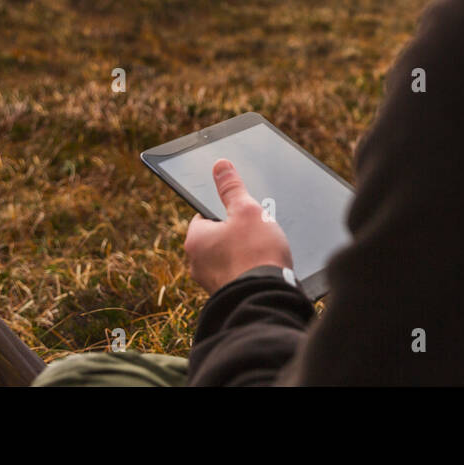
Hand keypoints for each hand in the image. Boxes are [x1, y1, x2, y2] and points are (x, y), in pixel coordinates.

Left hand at [184, 159, 292, 293]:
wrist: (268, 298)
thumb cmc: (256, 253)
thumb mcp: (247, 210)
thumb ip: (232, 187)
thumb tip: (220, 165)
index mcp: (195, 239)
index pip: (204, 214)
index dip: (224, 209)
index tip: (239, 209)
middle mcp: (197, 263)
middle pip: (216, 236)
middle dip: (236, 232)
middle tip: (257, 229)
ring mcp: (211, 282)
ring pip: (226, 257)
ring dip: (243, 252)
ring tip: (264, 249)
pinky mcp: (227, 294)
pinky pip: (236, 274)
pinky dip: (247, 269)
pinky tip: (264, 267)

+ + + + + + +

YOUR TASK> Scan the listing for the string "thumb" and copy every line that carries it.

RESULT OF THE EXERCISE>
thumb cmc: (256, 253)
thumb mcp: (247, 210)
thumb ip: (232, 187)
thumb tip: (220, 165)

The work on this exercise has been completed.